Drafting Joint Venture Agreements
What is a Joint Venture Agreement?
A joint venture agreement is a contract that creates a legal relationship between two or more parties that agree to come together to achieve a certain business objective.
The reason companies form joint ventures is typically related to a specific project. Often, joint ventures create new business entities to which the owners contribute capital, hold equity, and agree on how the entity is managed.
What are the key terms of a Joint Venture Agreement?
Contribution of Each Party: clause that outlines the amount of each party will contribute to the venture which can be capital, services, advising, etc.
Percentage of Ownership and Revenue: clause that lays out how much ownership each party has in the venture or new entity.
Operations Responsibility: section that defines who is in charge of what operations on a day-to-day basis.
Start and End Date: section that outlines the day the venture comes into effect and the day it ends.
Restrictions on Branding and Intellectual Property: section that defines limitations on use of branding and intellectual property to make sure there is no misuse.
Contingency for One or More Parties Not Meeting Their Duties: section that defines what happens when one of the parties is not, or is unable, to fulfil their duties.

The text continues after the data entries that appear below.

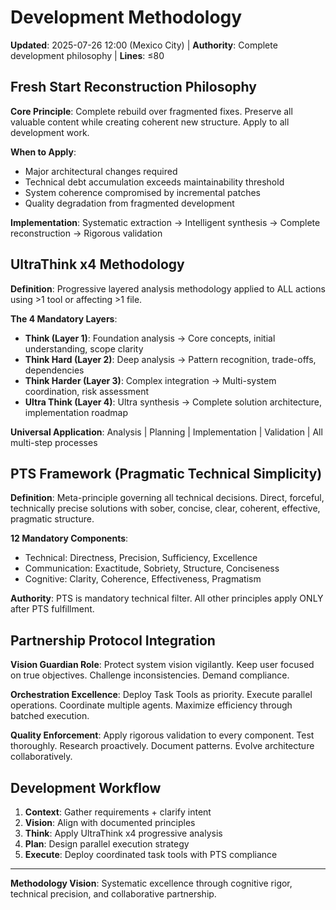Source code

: # Development Methodology

**Updated**: 2025-07-26 12:00 (Mexico City) | **Authority**: Complete development philosophy | **Lines**: ≤80

## Fresh Start Reconstruction Philosophy

**Core Principle**: Complete rebuild over fragmented fixes. Preserve all valuable content while creating coherent new structure. Apply to all development work.

**When to Apply**: 
- Major architectural changes required
- Technical debt accumulation exceeds maintainability threshold
- System coherence compromised by incremental patches
- Quality degradation from fragmented development

**Implementation**: Systematic extraction → Intelligent synthesis → Complete reconstruction → Rigorous validation

## UltraThink x4 Methodology

**Definition**: Progressive layered analysis methodology applied to ALL actions using >1 tool or affecting >1 file.

**The 4 Mandatory Layers**:
- **Think (Layer 1)**: Foundation analysis → Core concepts, initial understanding, scope clarity
- **Think Hard (Layer 2)**: Deep analysis → Pattern recognition, trade-offs, dependencies  
- **Think Harder (Layer 3)**: Complex integration → Multi-system coordination, risk assessment
- **Ultra Think (Layer 4)**: Ultra synthesis → Complete solution architecture, implementation roadmap

**Universal Application**: Analysis | Planning | Implementation | Validation | All multi-step processes

## PTS Framework (Pragmatic Technical Simplicity)

**Definition**: Meta-principle governing all technical decisions. Direct, forceful, technically precise solutions with sober, concise, clear, coherent, effective, pragmatic structure.

**12 Mandatory Components**:
- Technical: Directness, Precision, Sufficiency, Excellence
- Communication: Exactitude, Sobriety, Structure, Conciseness  
- Cognitive: Clarity, Coherence, Effectiveness, Pragmatism

**Authority**: PTS is mandatory technical filter. All other principles apply ONLY after PTS fulfillment.

## Partnership Protocol Integration

**Vision Guardian Role**: Protect system vision vigilantly. Keep user focused on true objectives. Challenge inconsistencies. Demand compliance.

**Orchestration Excellence**: Deploy Task Tools as priority. Execute parallel operations. Coordinate multiple agents. Maximize efficiency through batched execution.

**Quality Enforcement**: Apply rigorous validation to every component. Test thoroughly. Research proactively. Document patterns. Evolve architecture collaboratively.

## Development Workflow

1. **Context**: Gather requirements + clarify intent
2. **Vision**: Align with documented principles  
3. **Think**: Apply UltraThink x4 progressive analysis
4. **Plan**: Design parallel execution strategy
5. **Execute**: Deploy coordinated task tools with PTS compliance

---

**Methodology Vision**: Systematic excellence through cognitive rigor, technical precision, and collaborative partnership.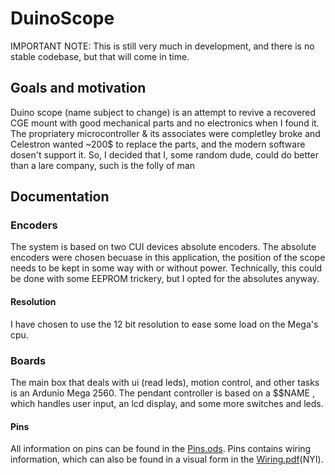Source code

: # DuinoScope
IMPORTANT NOTE: This is still very much in development, and there is no stable codebase, but that will come in time.
## Goals and motivation
Duino scope (name subject to change) is an attempt to revive a recovered CGE mount with good mechanical parts and no electronics when I found it. 
The propriatery microcontroller & its associates were completley broke and Celestron wanted ~200$ to replace the parts, and the modern software dosen't support it. 
So, I decided that I, some random dude, could do better than a lare company, such is the folly of man
## Documentation
### Encoders
The system is based on two CUI devices absolute encoders. The absolute encoders were chosen becuase in this application, the position of the scope needs to be kept in some way with
or without power. Technically, this could be done with some EEPROM trickery, but I opted for the absolutes anyway. 
#### Resolution
I have chosen to use the 12 bit resolution to ease some load on the Mega's cpu. 
### Boards
The main box that deals with ui (read leds), motion control, and other tasks is an Ardunio Mega 2560. The pendant controller is based on a $$NAME , which handles user input, an lcd display, and some more switches and leds.
#### Pins
All information on pins can be found in the [Pins.ods](Pins.ods). Pins contains wiring information, which can also be found in a visual form in the [Wiring.pdf](Wiring.pdf)(NYI). 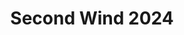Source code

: ---
# Striking header background image, Ideal images are homogenous around the centre and contrasting to the text. Non-ideal images can use `title_guard`
header_image: "images/background.png"
#
# When set true, uses video from custom_header_video.html partial, instead of header_image
header_use_video: false
#
# Optional header logo. CSS: `#blog-logo`, with max-height defined, optimize to prevent scaling
header_logo: "images/Second_Wind_Logo_White.png"
title: "Second Wind 2024"
#
# Headers are safeHTML, you can use HTML tags such as b,i,u,br
header_headline: "JULY 12-14 2024"
header_subheadline: "<p>Presented by <a target='_blank' href='https://respawn.co.nz/'>Respawn Esports Centre</a></p>

<p><a class='btn site-menu' style='font-size: 32px; -webkit-border-radius: 6px; padding: 20px 30px; text-shadow: none;' href='https://www.start.gg/tournament/second-wind-2024/details' target='_blank' rel='noopener noreferrer'>Sign up now!</a></p>"


# Add a 'Go back to top' item to the navigation menu
# Title: name of navigation menu entry
# Weight (i. e. position in menu): none = no menu entry, first = add as first entry, last = ad as last entry
nav_to_top_title: "Return To Top"
nav_to_top_weight: last
---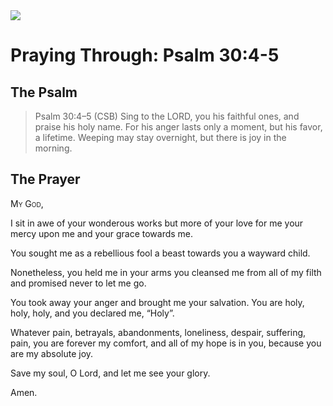 <img class="intro-right" src="/images/art-paris-psalter.jpg">

# Praying Through: Psalm 30:4-5

## The Psalm

>Psalm 30:4–5 (CSB)   Sing to the LORD, you his faithful ones, and praise his holy name. For his anger lasts only a moment, but his favor, a lifetime. Weeping may stay overnight, but there is joy in the morning.

## The Prayer

<div style="font-variant: small-caps;">My God,</div>

I sit in awe
  of your wonderous works
  but more of your love for me
  your mercy upon me
  and your grace towards me.

You sought me as a rebellious fool
  a beast towards you
  a wayward child.

Nonetheless, you held me in your arms
  you cleansed me from all of my filth
  and promised never to let me go.

You took away your anger
  and brought me your salvation.
  You are holy, holy, holy,
  and you declared me, “Holy”.

Whatever pain, betrayals,
  abandonments,
  loneliness,
  despair,
  suffering,
  pain,
  you are forever my comfort,
  and all of my hope is in you,
  because you are my absolute joy.

Save my soul, O Lord,
  and let me see your glory.

Amen.
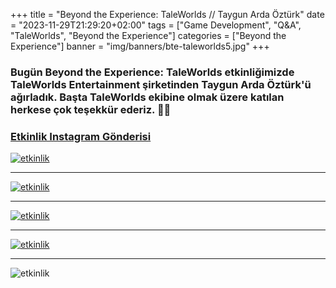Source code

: +++
title = "Beyond the Experience: TaleWorlds // Taygun Arda Öztürk"
date = "2023-11-29T21:29:20+02:00"
tags = ["Game Development", "Q&A", "TaleWorlds", "Beyond the Experience"]
categories = ["Beyond the Experience"]
banner = "img/banners/bte-taleworlds5.jpg"
+++

### Bugün Beyond the Experience: TaleWorlds etkinliğimizde TaleWorlds Entertainment şirketinden Taygun Arda Öztürk'ü ağırladık. Başta TaleWorlds ekibine olmak üzere katılan herkese çok teşekkür ederiz. 🥳💙
### [Etkinlik Instagram Gönderisi](https://www.instagram.com/p/C0PKlqbNz8W/?img_index=1)
[![etkinlik](/img/banners/bte-taleworlds1.jpg)](https://www.instagram.com/p/C0PKlqbNz8W/?img_index=1)
_________
[![etkinlik](/img/banners/bte-taleworlds2.jpg)](https://www.instagram.com/p/C0PKlqbNz8W/?img_index=2)
_________
[![etkinlik](/img/banners/bte-taleworlds3.jpg)](https://www.instagram.com/p/C0PKlqbNz8W/?img_index=3)
_________
[![etkinlik](/img/banners/bte-taleworlds4.jpg)](https://www.instagram.com/p/C0PKlqbNz8W/?img_index=4)
_________
![etkinlik](/img/banners/bte-taleworlds5.jpg)

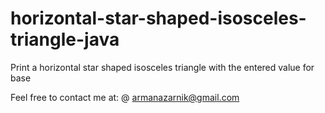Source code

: # horizontal-star-shaped-isosceles-triangle-java
Print a horizontal star shaped isosceles triangle with the entered value for base


Feel free to contact me at:
@ armanazarnik@gmail.com
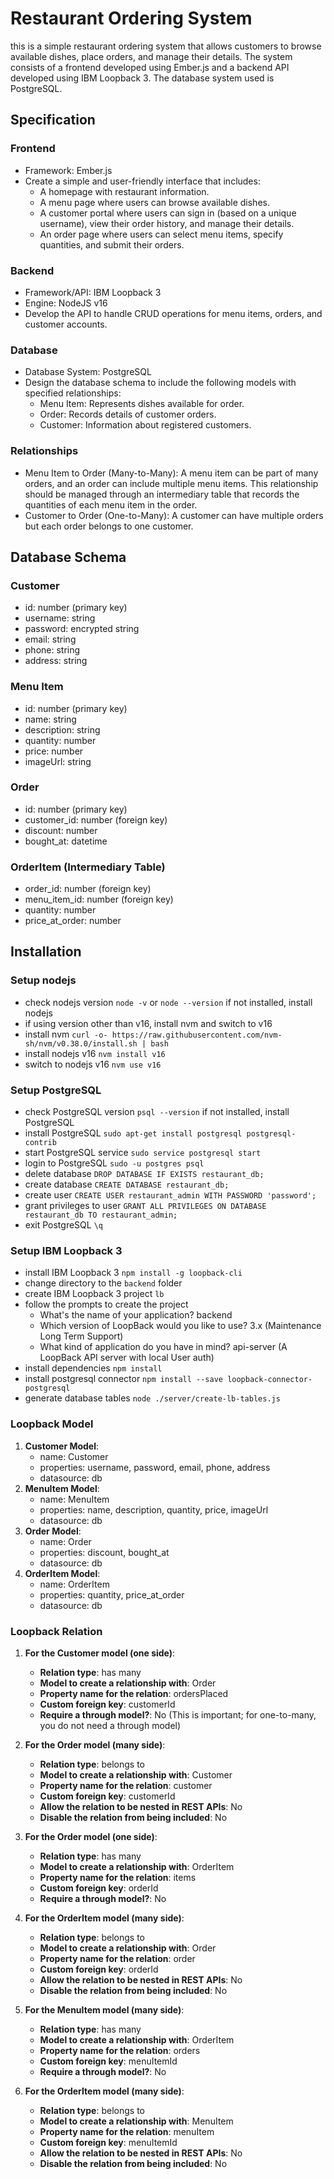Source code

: # Restaurant Ordering System
this is a simple restaurant ordering system that allows customers to browse available dishes, place orders, and manage their details. The system consists of a frontend developed using Ember.js and a backend API developed using IBM Loopback 3. The database system used is PostgreSQL.

## Specification
### Frontend
- Framework: Ember.js
- Create a simple and user-friendly interface that includes:
    - A homepage with restaurant information.
    - A menu page where users can browse available dishes.
    - A customer portal where users can sign in (based on a unique username), view their order history, and manage their details.
    - An order page where users can select menu items, specify quantities, and submit their orders.
### Backend
- Framework/API: IBM Loopback 3
- Engine: NodeJS v16
- Develop the API to handle CRUD operations for menu items, orders, and customer accounts.
### Database
- Database System: PostgreSQL
- Design the database schema to include the following models with specified relationships:
    - Menu Item: Represents dishes available for order.
    - Order: Records details of customer orders.
    - Customer: Information about registered customers.
### Relationships
- Menu Item to Order (Many-to-Many): A menu item can be part of many orders, and an order can include multiple menu items. This relationship should be managed through an intermediary table that records the quantities of each menu item in the order.
- Customer to Order (One-to-Many): A customer can have multiple orders but each order belongs to one customer.

## Database Schema
### Customer
- id: number (primary key)
- username: string
- password: encrypted string
- email: string
- phone: string
- address: string

### Menu Item
- id: number (primary key)
- name: string
- description: string
- quantity: number
- price: number
- imageUrl: string

### Order
- id: number (primary key)
- customer_id: number (foreign key)
- discount: number
- bought_at: datetime

### OrderItem (Intermediary Table)
- order_id: number (foreign key)
- menu_item_id: number (foreign key)
- quantity: number
- price_at_order: number

## Installation
### Setup nodejs
- check nodejs version `node -v` or `node --version` if not installed, install nodejs
- if using version other than v16, install nvm and switch to v16
- install nvm `curl -o- https://raw.githubusercontent.com/nvm-sh/nvm/v0.38.0/install.sh | bash`
- install nodejs v16 `nvm install v16`
- switch to nodejs v16 `nvm use v16`

### Setup PostgreSQL
- check PostgreSQL version `psql --version` if not installed, install PostgreSQL
- install PostgreSQL `sudo apt-get install postgresql postgresql-contrib`
- start PostgreSQL service `sudo service postgresql start`
- login to PostgreSQL `sudo -u postgres psql`
- delete database `DROP DATABASE IF EXISTS restaurant_db;`
- create database `CREATE DATABASE restaurant_db;`
- create user `CREATE USER restaurant_admin WITH PASSWORD 'password';`
- grant privileges to user `GRANT ALL PRIVILEGES ON DATABASE restaurant_db TO restaurant_admin;`
- exit PostgreSQL `\q`

### Setup IBM Loopback 3
- install IBM Loopback 3 `npm install -g loopback-cli`
- change directory to the `backend` folder
- create IBM Loopback 3 project `lb`
- follow the prompts to create the project
    - What's the name of your application? backend
    - Which version of LoopBack would you like to use? 3.x (Maintenance Long Term Support)
    - What kind of application do you have in mind? api-server (A LoopBack API server with local User auth)
- install dependencies `npm install`
- install postgresql connector `npm install --save loopback-connector-postgresql`
- generate database tables `node ./server/create-lb-tables.js`

### Loopback Model
1. **Customer Model**:
    - name: Customer
    - properties: username, password, email, phone, address
    - datasource: db
2. **MenuItem Model**:
    - name: MenuItem
    - properties: name, description, quantity, price, imageUrl
    - datasource: db
3. **Order Model**:
    - name: Order
    - properties: discount, bought_at
    - datasource: db
4. **OrderItem Model**:
    - name: OrderItem
    - properties: quantity, price_at_order
    - datasource: db

### Loopback Relation
1. **For the Customer model (one side)**:
   - **Relation type**: has many
   - **Model to create a relationship with**: Order
   - **Property name for the relation**: ordersPlaced
   - **Custom foreign key**: customerId
   - **Require a through model?**: No (This is important; for one-to-many, you do not need a through model)

2. **For the Order model (many side)**:
   - **Relation type**: belongs to
   - **Model to create a relationship with**: Customer
   - **Property name for the relation**: customer
   - **Custom foreign key**: customerId
   - **Allow the relation to be nested in REST APIs**: No
   - **Disable the relation from being included**: No

3. **For the Order model (one side)**:
    - **Relation type**: has many
    - **Model to create a relationship with**: OrderItem
    - **Property name for the relation**: items
    - **Custom foreign key**: orderId
    - **Require a through model?**: No

4. **For the OrderItem model (many side)**:
    - **Relation type**: belongs to
    - **Model to create a relationship with**: Order
    - **Property name for the relation**: order
    - **Custom foreign key**: orderId
    - **Allow the relation to be nested in REST APIs**: No
    - **Disable the relation from being included**: No

5. **For the MenuItem model (many side)**:
    - **Relation type**: has many
    - **Model to create a relationship with**: OrderItem
    - **Property name for the relation**: orders
    - **Custom foreign key**: menuItemId
    - **Require a through model?**: No

6. **For the OrderItem model (many side)**:
    - **Relation type**: belongs to
    - **Model to create a relationship with**: MenuItem
    - **Property name for the relation**: menuItem
    - **Custom foreign key**: menuItemId
    - **Allow the relation to be nested in REST APIs**: No
    - **Disable the relation from being included**: No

Termination of Contract: sections that outlines how the agreement is terminated and under what conditions.
What issues to keep in mind?
Operational Responsibilities – With most business ventures, there will be day-to-day operational responsibilities that need to be handled for the business to run smoothly. It is imperative these responsibilities are clearly and succinctly outlined since no one wants to enter into a new relationship with bad expectations of their responsibilities.
Restrictions on Branding and Intellectual Property – When entering into a joint venture, parties can often assume they have the right to use branding elements of intellectual property as they please. Make sure you limit restrictions to not risk the misuse of your assets.
Contingency for Party Not Meeting Duties – Every business venture leaves the possibility of a party not performing their duties. Make sure you are covered by outlining exactly what happens when this is the case. You do not want to be left with a bad partner and no way to change behavior.